[Minified JSON responses]
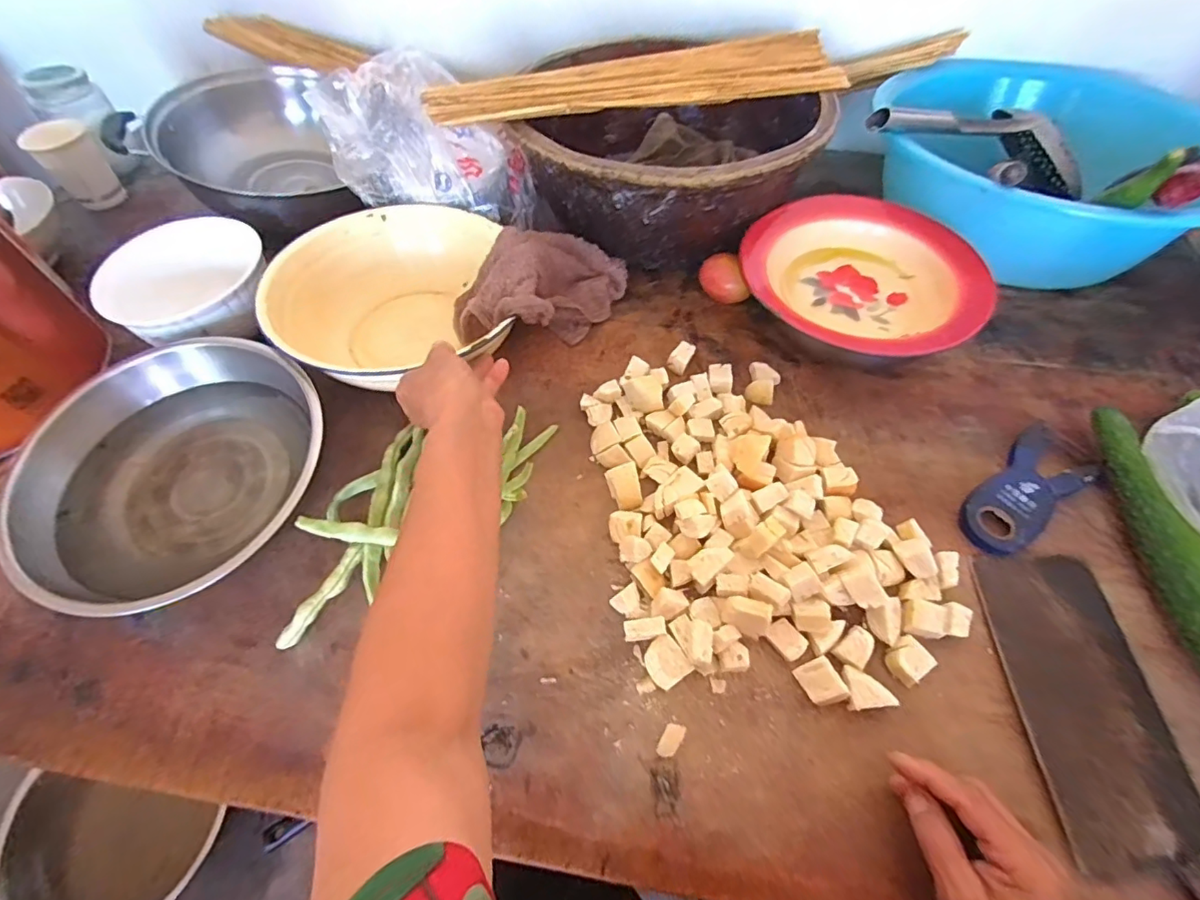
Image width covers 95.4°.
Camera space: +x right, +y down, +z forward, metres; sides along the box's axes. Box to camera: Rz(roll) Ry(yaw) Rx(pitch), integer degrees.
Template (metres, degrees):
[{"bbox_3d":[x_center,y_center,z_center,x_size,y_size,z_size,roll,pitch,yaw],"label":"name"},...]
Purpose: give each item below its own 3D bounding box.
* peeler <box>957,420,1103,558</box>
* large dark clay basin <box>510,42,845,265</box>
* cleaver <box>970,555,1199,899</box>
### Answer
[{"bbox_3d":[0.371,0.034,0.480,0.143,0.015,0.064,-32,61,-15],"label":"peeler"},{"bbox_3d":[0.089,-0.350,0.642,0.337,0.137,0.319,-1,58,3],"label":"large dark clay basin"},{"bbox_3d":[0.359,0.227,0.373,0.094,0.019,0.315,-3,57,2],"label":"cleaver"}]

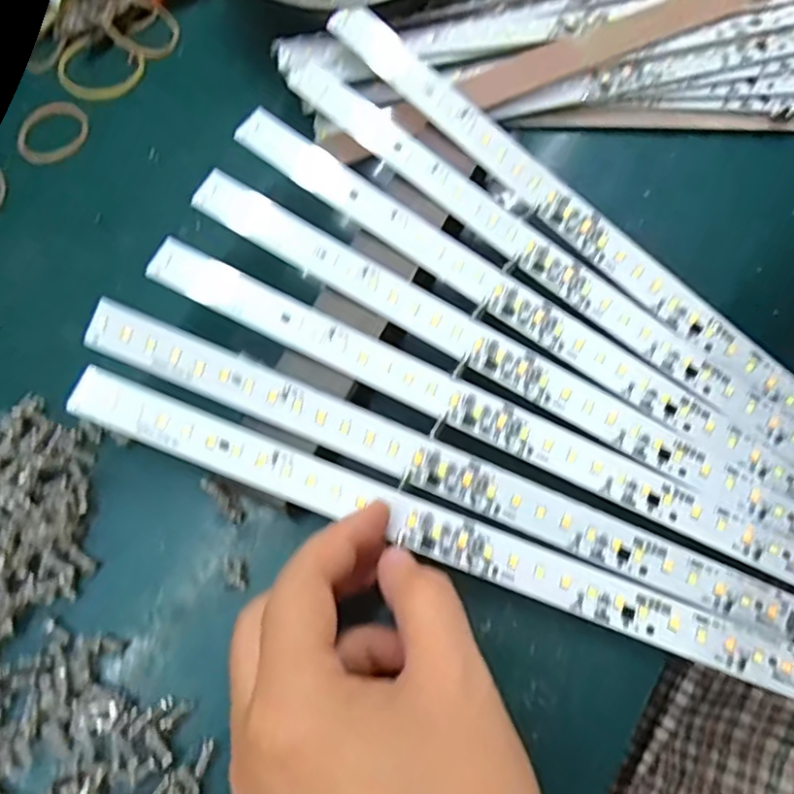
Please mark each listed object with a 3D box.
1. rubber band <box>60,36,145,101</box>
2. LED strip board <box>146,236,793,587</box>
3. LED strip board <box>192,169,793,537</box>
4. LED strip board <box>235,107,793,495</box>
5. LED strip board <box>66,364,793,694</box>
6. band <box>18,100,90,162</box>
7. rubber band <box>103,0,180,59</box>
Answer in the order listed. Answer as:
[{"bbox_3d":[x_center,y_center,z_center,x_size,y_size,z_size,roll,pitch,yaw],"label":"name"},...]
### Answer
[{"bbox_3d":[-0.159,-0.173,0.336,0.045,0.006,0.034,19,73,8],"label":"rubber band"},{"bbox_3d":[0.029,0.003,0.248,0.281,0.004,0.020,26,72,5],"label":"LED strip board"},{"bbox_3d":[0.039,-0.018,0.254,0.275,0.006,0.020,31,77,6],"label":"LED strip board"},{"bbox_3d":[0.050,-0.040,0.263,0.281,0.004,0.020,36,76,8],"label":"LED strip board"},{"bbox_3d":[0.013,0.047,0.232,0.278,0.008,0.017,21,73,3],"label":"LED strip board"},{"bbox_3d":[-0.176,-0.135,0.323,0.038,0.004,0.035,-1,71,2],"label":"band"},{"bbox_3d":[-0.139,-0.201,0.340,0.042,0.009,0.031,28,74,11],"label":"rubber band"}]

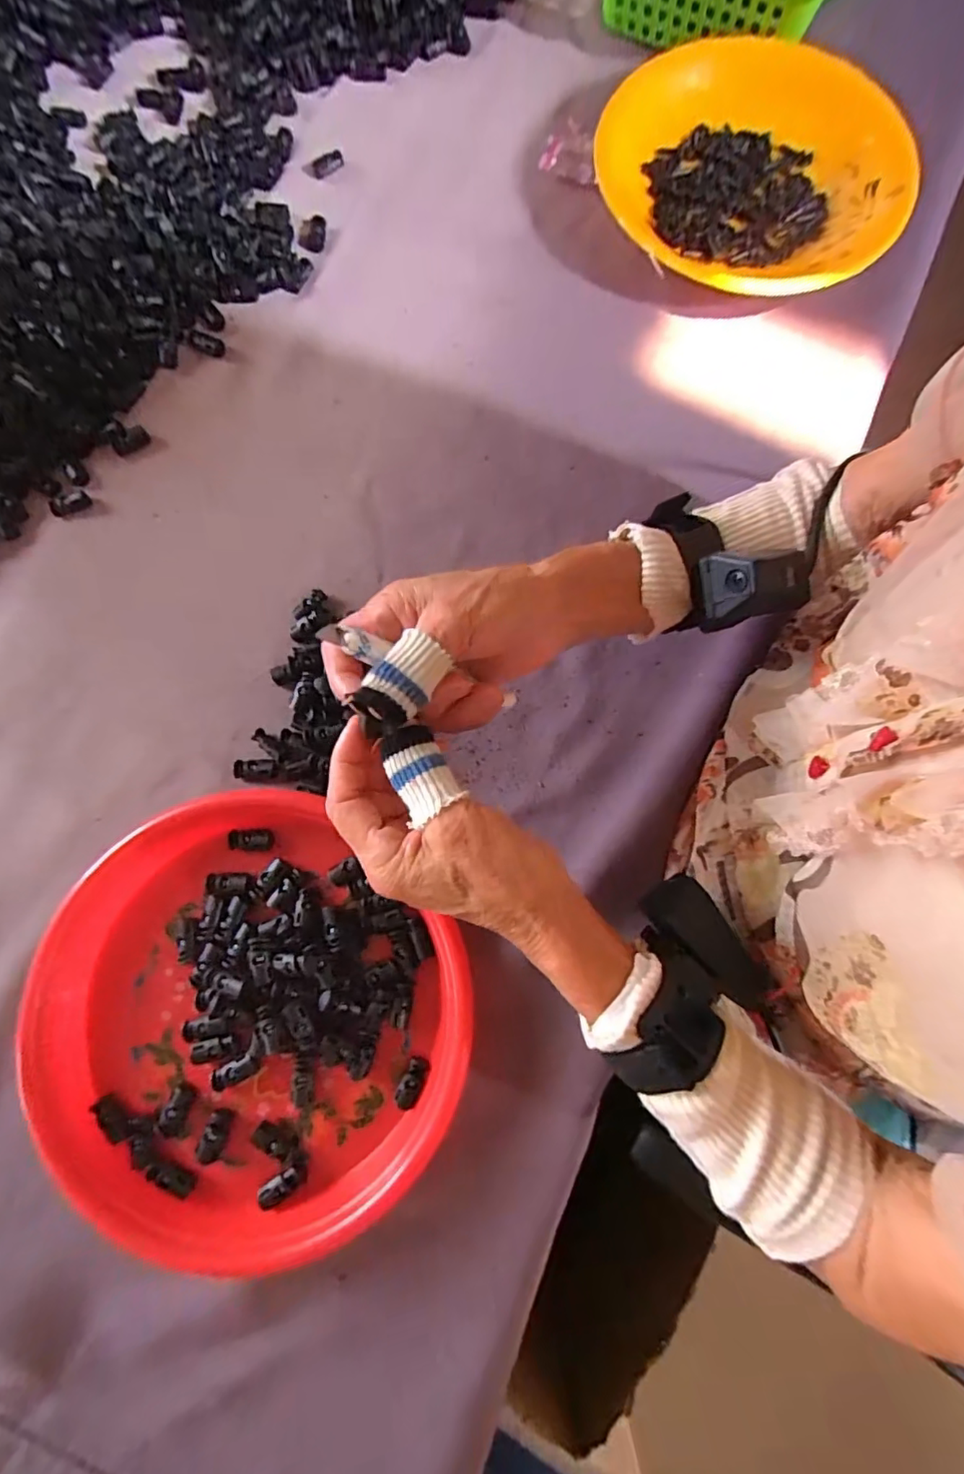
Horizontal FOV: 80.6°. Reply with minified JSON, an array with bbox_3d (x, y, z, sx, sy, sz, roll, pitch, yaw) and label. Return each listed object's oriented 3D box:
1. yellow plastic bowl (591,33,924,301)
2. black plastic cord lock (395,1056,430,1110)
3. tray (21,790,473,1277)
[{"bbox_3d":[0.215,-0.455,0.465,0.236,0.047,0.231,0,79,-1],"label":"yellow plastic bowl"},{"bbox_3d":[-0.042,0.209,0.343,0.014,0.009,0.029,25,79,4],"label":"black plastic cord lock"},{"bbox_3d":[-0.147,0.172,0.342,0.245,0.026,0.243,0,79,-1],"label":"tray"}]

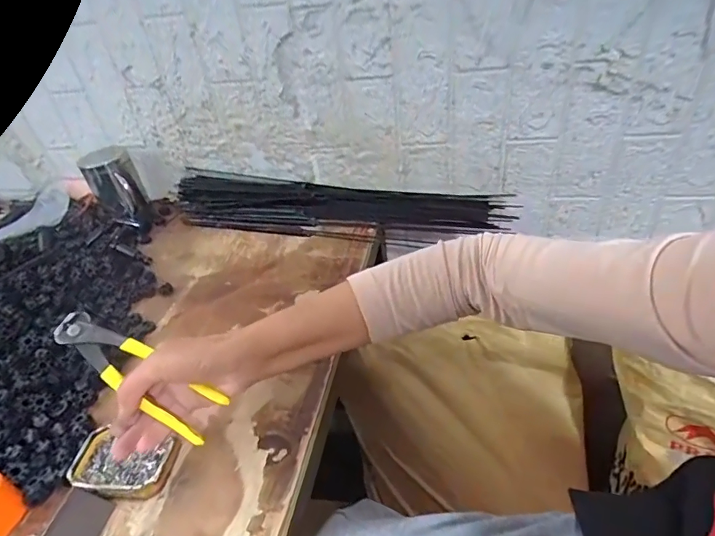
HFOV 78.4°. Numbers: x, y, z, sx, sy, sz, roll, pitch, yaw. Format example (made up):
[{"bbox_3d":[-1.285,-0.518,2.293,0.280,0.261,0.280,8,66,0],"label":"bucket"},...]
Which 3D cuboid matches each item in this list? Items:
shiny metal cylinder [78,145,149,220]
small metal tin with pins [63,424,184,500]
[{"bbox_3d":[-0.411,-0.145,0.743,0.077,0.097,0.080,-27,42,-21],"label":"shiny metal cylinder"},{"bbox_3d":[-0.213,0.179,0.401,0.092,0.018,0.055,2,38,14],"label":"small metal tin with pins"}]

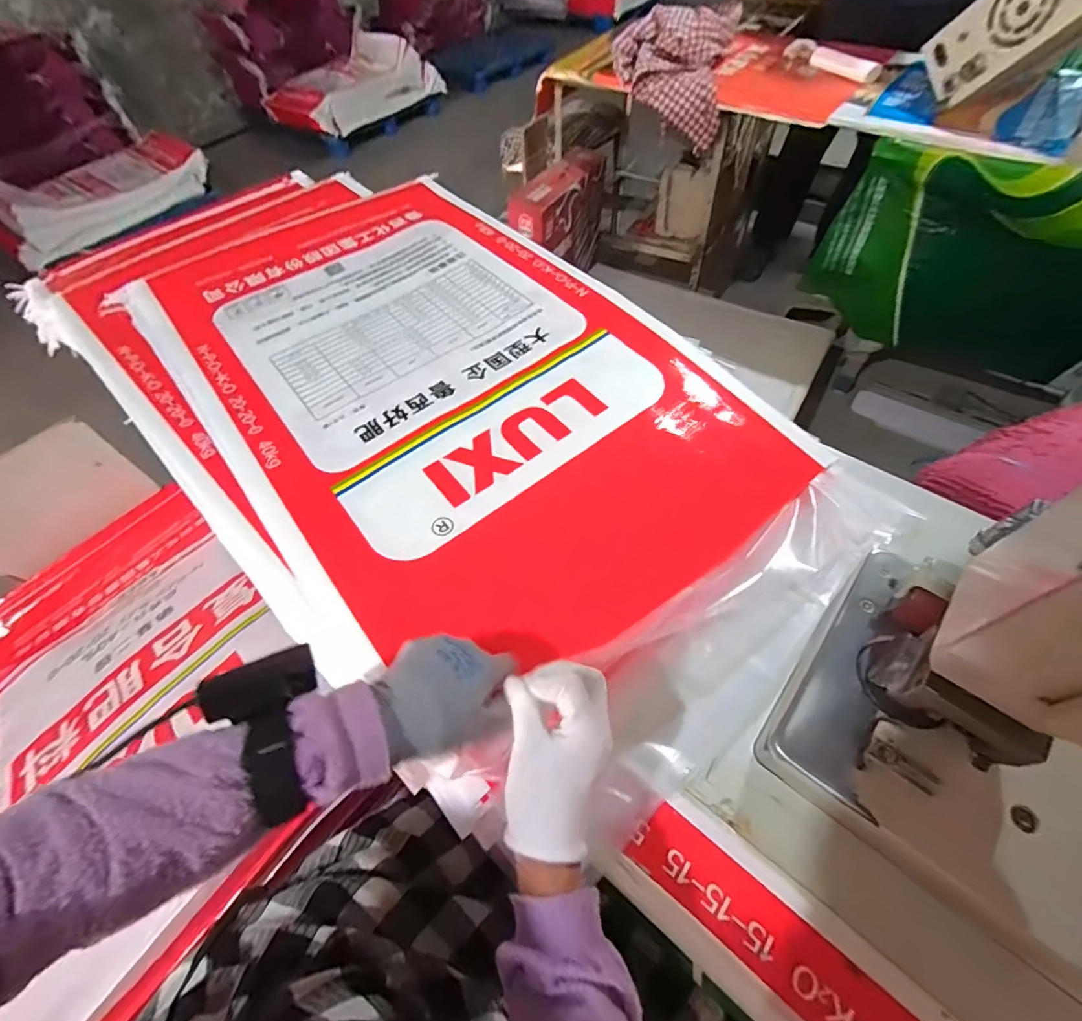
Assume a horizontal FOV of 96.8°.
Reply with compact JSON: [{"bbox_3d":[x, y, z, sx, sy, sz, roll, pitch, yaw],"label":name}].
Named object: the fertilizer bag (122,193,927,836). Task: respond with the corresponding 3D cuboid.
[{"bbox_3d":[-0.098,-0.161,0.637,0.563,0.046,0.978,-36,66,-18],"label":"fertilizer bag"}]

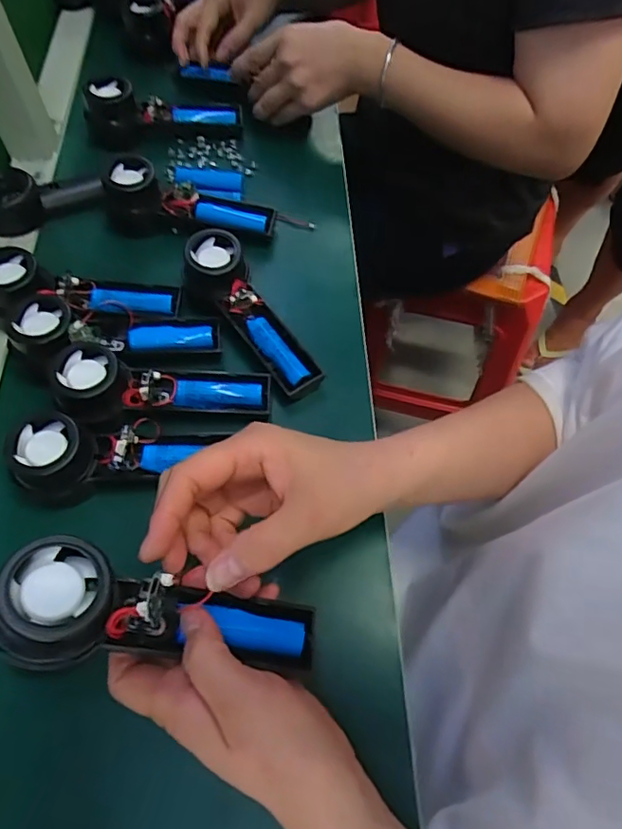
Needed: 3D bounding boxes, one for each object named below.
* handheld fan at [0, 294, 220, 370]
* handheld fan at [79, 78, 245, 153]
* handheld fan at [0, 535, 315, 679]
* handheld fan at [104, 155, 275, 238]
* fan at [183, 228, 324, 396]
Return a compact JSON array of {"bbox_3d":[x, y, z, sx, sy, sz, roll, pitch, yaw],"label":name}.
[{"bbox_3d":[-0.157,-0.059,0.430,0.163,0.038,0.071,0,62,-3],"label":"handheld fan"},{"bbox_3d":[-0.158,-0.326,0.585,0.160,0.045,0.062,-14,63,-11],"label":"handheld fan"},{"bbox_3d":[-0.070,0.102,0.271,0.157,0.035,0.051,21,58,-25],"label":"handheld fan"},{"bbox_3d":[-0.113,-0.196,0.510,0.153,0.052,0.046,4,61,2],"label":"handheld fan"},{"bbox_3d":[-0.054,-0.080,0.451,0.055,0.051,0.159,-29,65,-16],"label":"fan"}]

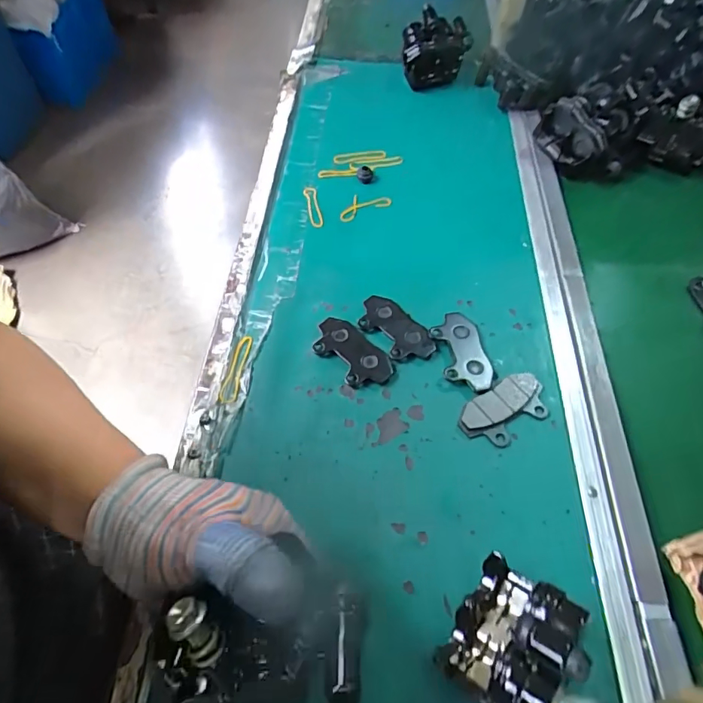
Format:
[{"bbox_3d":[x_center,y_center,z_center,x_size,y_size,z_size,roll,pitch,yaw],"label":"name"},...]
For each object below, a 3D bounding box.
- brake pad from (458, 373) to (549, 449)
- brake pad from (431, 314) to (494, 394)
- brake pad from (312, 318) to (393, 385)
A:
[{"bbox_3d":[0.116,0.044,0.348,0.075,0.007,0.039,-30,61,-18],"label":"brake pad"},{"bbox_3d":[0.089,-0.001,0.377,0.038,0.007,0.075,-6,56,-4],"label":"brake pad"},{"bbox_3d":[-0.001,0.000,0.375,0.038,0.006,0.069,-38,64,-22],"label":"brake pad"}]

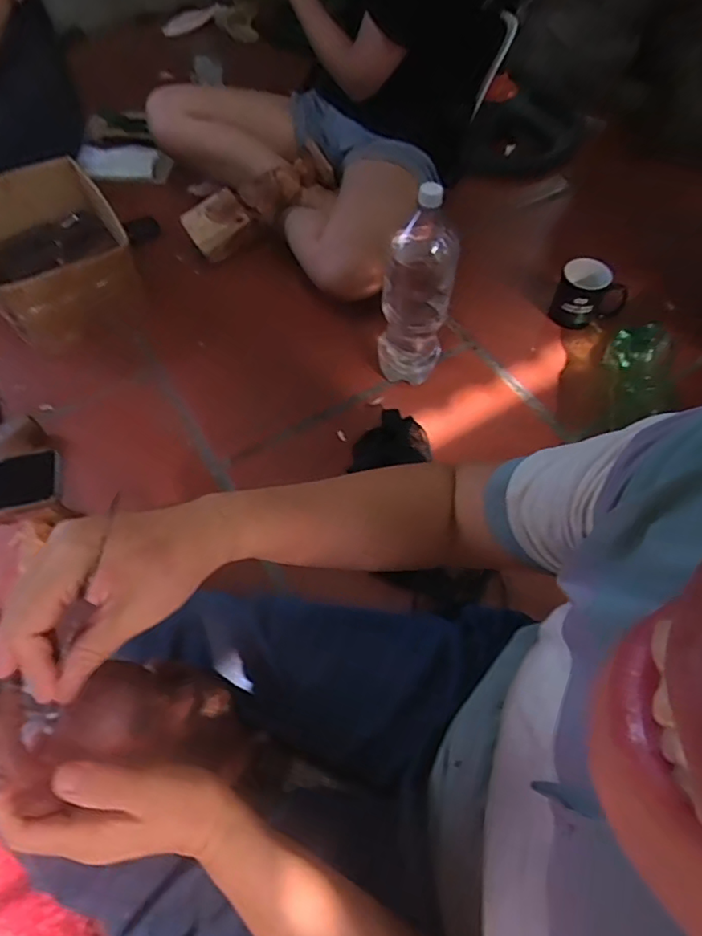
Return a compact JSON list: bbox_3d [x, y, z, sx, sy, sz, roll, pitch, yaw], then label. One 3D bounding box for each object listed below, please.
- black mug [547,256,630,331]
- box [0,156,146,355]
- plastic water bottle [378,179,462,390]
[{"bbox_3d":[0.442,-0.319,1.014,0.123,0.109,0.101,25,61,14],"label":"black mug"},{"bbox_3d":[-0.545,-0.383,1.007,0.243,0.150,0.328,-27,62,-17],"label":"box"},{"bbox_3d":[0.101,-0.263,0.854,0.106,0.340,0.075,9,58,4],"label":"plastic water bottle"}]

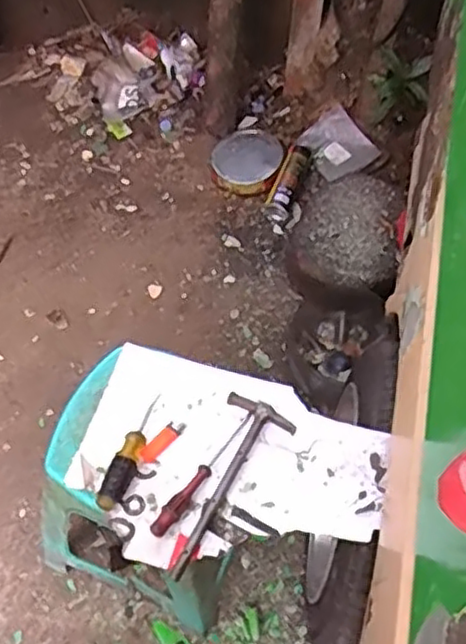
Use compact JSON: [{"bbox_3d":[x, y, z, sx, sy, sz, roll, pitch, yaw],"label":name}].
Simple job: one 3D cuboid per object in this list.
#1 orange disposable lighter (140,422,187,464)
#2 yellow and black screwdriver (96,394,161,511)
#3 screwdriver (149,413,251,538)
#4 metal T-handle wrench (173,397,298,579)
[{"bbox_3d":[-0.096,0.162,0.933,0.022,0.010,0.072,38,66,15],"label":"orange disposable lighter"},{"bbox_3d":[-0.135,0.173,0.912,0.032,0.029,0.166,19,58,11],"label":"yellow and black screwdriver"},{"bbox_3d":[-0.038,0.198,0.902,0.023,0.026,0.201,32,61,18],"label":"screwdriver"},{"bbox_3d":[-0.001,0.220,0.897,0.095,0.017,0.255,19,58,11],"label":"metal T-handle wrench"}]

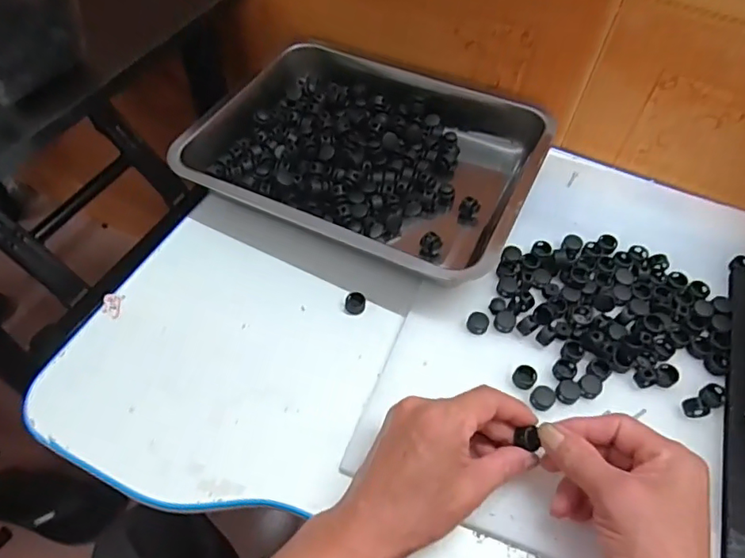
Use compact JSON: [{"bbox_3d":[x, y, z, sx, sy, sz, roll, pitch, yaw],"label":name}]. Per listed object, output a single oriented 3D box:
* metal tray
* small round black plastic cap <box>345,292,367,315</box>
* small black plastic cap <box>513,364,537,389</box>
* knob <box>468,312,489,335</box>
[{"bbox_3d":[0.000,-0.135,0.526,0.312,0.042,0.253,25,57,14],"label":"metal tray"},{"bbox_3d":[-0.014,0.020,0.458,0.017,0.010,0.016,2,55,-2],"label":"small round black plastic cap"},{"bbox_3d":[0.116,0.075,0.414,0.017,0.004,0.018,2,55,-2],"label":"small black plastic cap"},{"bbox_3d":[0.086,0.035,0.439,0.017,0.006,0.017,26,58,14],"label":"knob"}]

*TASK TO COMPLETE:* Whichever lines of the records above hold the word "metres" should all be copied out.

*WRITTEN RESPONSE:*
Camera space: +x right, +y down, +z forward, metres; sides along the box's axes. Box to camera: Rz(roll) Ry(yaw) Rx(pitch), integer degrees.
Template (metres, degrees):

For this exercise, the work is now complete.